When they do this, or when they submit the data directly to us outside of the Plant Physiology method, we attribute those GO annotations to the person who submitted them. So their name does appear on the TAIR record that shows the annotation. So they do get some exposure as a result, some recognition that they did send this data into TAIR.
Whereas if a curator curates the paper as part of our normal curation process, that record gets attributed to the curator, not the author of the paper.
If this went live a month ago, it’s probably too early to tell what sort of response you’re seeing.
It is too early to tell, but I’m pretty optimistic. There’s no real enforcement mechanism, but because of the way it’s done, I expect high compliance, because it’s being made part of the submission process. But that remains to be seen. It’s still a big question.
If we get a high compliance rate, it’s going to be a huge amount of data, so I’m pretty excited.
Are other model organism databases considering taking this approach?
There are. We’ve been getting inquiries from other databases, including the tomato database, SGN [Solanaceae Genomics Network]. They’re interested in following in our footsteps. And we’ve also begun discussing with the GO Consortium whether they could put resources toward making a general web submission form that any journal could adopt, because the format that we’re taking is not at all organism-specific. We’re asking for names of genes, and gene function, and experimental methods, and then it gets attached to the PubMed ID, or the reference ID. So this could be applied to any organism and any model organism database. It really could be a very general thing. So I think the GO Consortium is considering whether they can get involved in this, and take the work off the shoulders of the journals and make some sort of web interface that any of them could adopt and display on their website.
I think there’s great potential for a little more general mechanism.
So you guys are really the guinea pigs for this model.
We are, yes. But we’re happy to be in that situation.
Do you have any specific goals or outcomes from this project that you’d like to see over the next six months to a year?

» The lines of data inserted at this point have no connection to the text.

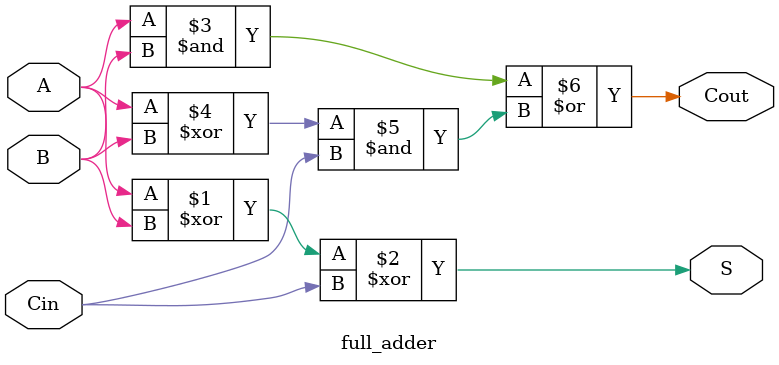
<source format=sv>
module full_adder(input A , B , Cin ,
                  output S , Cout);
  assign S = A^B^Cin ;
  assign Cout = A&B | (A^B)&Cin ;
endmodule
</source>
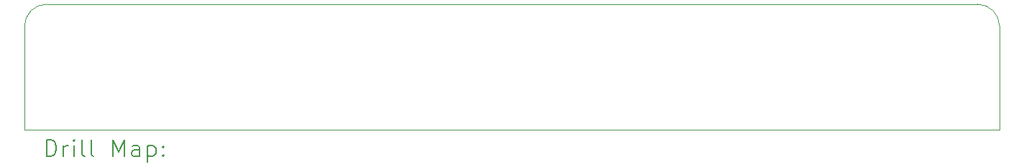
<source format=gbr>
%TF.GenerationSoftware,KiCad,Pcbnew,8.0.1*%
%TF.CreationDate,2024-08-12T23:30:26+01:00*%
%TF.ProjectId,MICRO_TRUNK_6_INSULATOR_BACK,4d494352-4f5f-4545-9255-4e4b5f365f49,rev?*%
%TF.SameCoordinates,Original*%
%TF.FileFunction,Drillmap*%
%TF.FilePolarity,Positive*%
%FSLAX45Y45*%
G04 Gerber Fmt 4.5, Leading zero omitted, Abs format (unit mm)*
G04 Created by KiCad (PCBNEW 8.0.1) date 2024-08-12 23:30:26*
%MOMM*%
%LPD*%
G01*
G04 APERTURE LIST*
%ADD10C,0.050000*%
%ADD11C,0.200000*%
G04 APERTURE END LIST*
D10*
X9238875Y-9230236D02*
X20202500Y-9230000D01*
X8981896Y-9487735D02*
G75*
G02*
X9238875Y-9230236I257504J-5D01*
G01*
X8981896Y-10715235D02*
X20460396Y-10715235D01*
X20460000Y-9486978D02*
X20460396Y-10715235D01*
X8981896Y-10715235D02*
X8981896Y-9487735D01*
X20202500Y-9230000D02*
G75*
G02*
X20460000Y-9486978I0J-257500D01*
G01*
D11*
X9240173Y-11029219D02*
X9240173Y-10829219D01*
X9240173Y-10829219D02*
X9287792Y-10829219D01*
X9287792Y-10829219D02*
X9316363Y-10838743D01*
X9316363Y-10838743D02*
X9335411Y-10857791D01*
X9335411Y-10857791D02*
X9344934Y-10876838D01*
X9344934Y-10876838D02*
X9354458Y-10914933D01*
X9354458Y-10914933D02*
X9354458Y-10943505D01*
X9354458Y-10943505D02*
X9344934Y-10981600D01*
X9344934Y-10981600D02*
X9335411Y-11000648D01*
X9335411Y-11000648D02*
X9316363Y-11019695D01*
X9316363Y-11019695D02*
X9287792Y-11029219D01*
X9287792Y-11029219D02*
X9240173Y-11029219D01*
X9440173Y-11029219D02*
X9440173Y-10895886D01*
X9440173Y-10933981D02*
X9449696Y-10914933D01*
X9449696Y-10914933D02*
X9459220Y-10905410D01*
X9459220Y-10905410D02*
X9478268Y-10895886D01*
X9478268Y-10895886D02*
X9497315Y-10895886D01*
X9563982Y-11029219D02*
X9563982Y-10895886D01*
X9563982Y-10829219D02*
X9554458Y-10838743D01*
X9554458Y-10838743D02*
X9563982Y-10848267D01*
X9563982Y-10848267D02*
X9573506Y-10838743D01*
X9573506Y-10838743D02*
X9563982Y-10829219D01*
X9563982Y-10829219D02*
X9563982Y-10848267D01*
X9687792Y-11029219D02*
X9668744Y-11019695D01*
X9668744Y-11019695D02*
X9659220Y-11000648D01*
X9659220Y-11000648D02*
X9659220Y-10829219D01*
X9792553Y-11029219D02*
X9773506Y-11019695D01*
X9773506Y-11019695D02*
X9763982Y-11000648D01*
X9763982Y-11000648D02*
X9763982Y-10829219D01*
X10021125Y-11029219D02*
X10021125Y-10829219D01*
X10021125Y-10829219D02*
X10087792Y-10972076D01*
X10087792Y-10972076D02*
X10154458Y-10829219D01*
X10154458Y-10829219D02*
X10154458Y-11029219D01*
X10335411Y-11029219D02*
X10335411Y-10924457D01*
X10335411Y-10924457D02*
X10325887Y-10905410D01*
X10325887Y-10905410D02*
X10306839Y-10895886D01*
X10306839Y-10895886D02*
X10268744Y-10895886D01*
X10268744Y-10895886D02*
X10249696Y-10905410D01*
X10335411Y-11019695D02*
X10316363Y-11029219D01*
X10316363Y-11029219D02*
X10268744Y-11029219D01*
X10268744Y-11029219D02*
X10249696Y-11019695D01*
X10249696Y-11019695D02*
X10240173Y-11000648D01*
X10240173Y-11000648D02*
X10240173Y-10981600D01*
X10240173Y-10981600D02*
X10249696Y-10962553D01*
X10249696Y-10962553D02*
X10268744Y-10953029D01*
X10268744Y-10953029D02*
X10316363Y-10953029D01*
X10316363Y-10953029D02*
X10335411Y-10943505D01*
X10430649Y-10895886D02*
X10430649Y-11095886D01*
X10430649Y-10905410D02*
X10449696Y-10895886D01*
X10449696Y-10895886D02*
X10487792Y-10895886D01*
X10487792Y-10895886D02*
X10506839Y-10905410D01*
X10506839Y-10905410D02*
X10516363Y-10914933D01*
X10516363Y-10914933D02*
X10525887Y-10933981D01*
X10525887Y-10933981D02*
X10525887Y-10991124D01*
X10525887Y-10991124D02*
X10516363Y-11010172D01*
X10516363Y-11010172D02*
X10506839Y-11019695D01*
X10506839Y-11019695D02*
X10487792Y-11029219D01*
X10487792Y-11029219D02*
X10449696Y-11029219D01*
X10449696Y-11029219D02*
X10430649Y-11019695D01*
X10611601Y-11010172D02*
X10621125Y-11019695D01*
X10621125Y-11019695D02*
X10611601Y-11029219D01*
X10611601Y-11029219D02*
X10602077Y-11019695D01*
X10602077Y-11019695D02*
X10611601Y-11010172D01*
X10611601Y-11010172D02*
X10611601Y-11029219D01*
X10611601Y-10905410D02*
X10621125Y-10914933D01*
X10621125Y-10914933D02*
X10611601Y-10924457D01*
X10611601Y-10924457D02*
X10602077Y-10914933D01*
X10602077Y-10914933D02*
X10611601Y-10905410D01*
X10611601Y-10905410D02*
X10611601Y-10924457D01*
M02*

</source>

Well, we’d like to see a high compliance rate, and if we do have great success then we’ll be working internally on ways to streamline the checking. Initially we’re going to be doing some checking of the data to make sure that the quality is what we would expect, and we may even contact the submitters if more information is needed.
I think we can refine this process both on the external side by providing more explicit instructions on the journal website if needed to help us get the best quality data, and also on our side to streamline the process of checking and loading the data. We do get a lot of data and we’ll be working on ways to load it more efficiently. I would expect to see that in the next few months.
I suppose you’ll have to find a way to strike a balance in terms of providing enough information so that submitters provide the right type of data, but not so much that it scares them off.
Exactly. We’ve always gone way on the side of simplicity, and not asking for too much, because it is such a problem. People are very busy and they often don’t see submission of data to the database as a priority. And we understand that there are a lot of things for a researcher to do, and we wouldn’t be surprised to hear that this isn’t at the top of their list. So we do try very hard to keep our methods simple.
If you compare the procedure for submitting a record to GenBank or a microarray experiment to one of the repositories, there are pages and pages of submission information. Here we’re just asking for one simple spreadsheet with a very small number of columns, and we actually do the translating of whatever they enter as the gene function into the GO term. We don’t ask them to enter the exact GO term.